Your goal - Write the records out again in full, word for word.

Source records:
----

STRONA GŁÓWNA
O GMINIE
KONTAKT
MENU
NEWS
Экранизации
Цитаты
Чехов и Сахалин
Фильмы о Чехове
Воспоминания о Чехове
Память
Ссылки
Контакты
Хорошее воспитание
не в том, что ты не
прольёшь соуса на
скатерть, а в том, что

----

Task answer -
STRONA GŁÓWNA
O GMINIE
KONTAKT
MENU
NEWS
Экранизации
Цитаты
Чехов и Сахалин
Фильмы о Чехове
Воспоминания о Чехове
Память
Ссылки
Контакты
Хорошее воспитание
не в том, что ты не
прольёшь соуса на
скатерть, а в том, что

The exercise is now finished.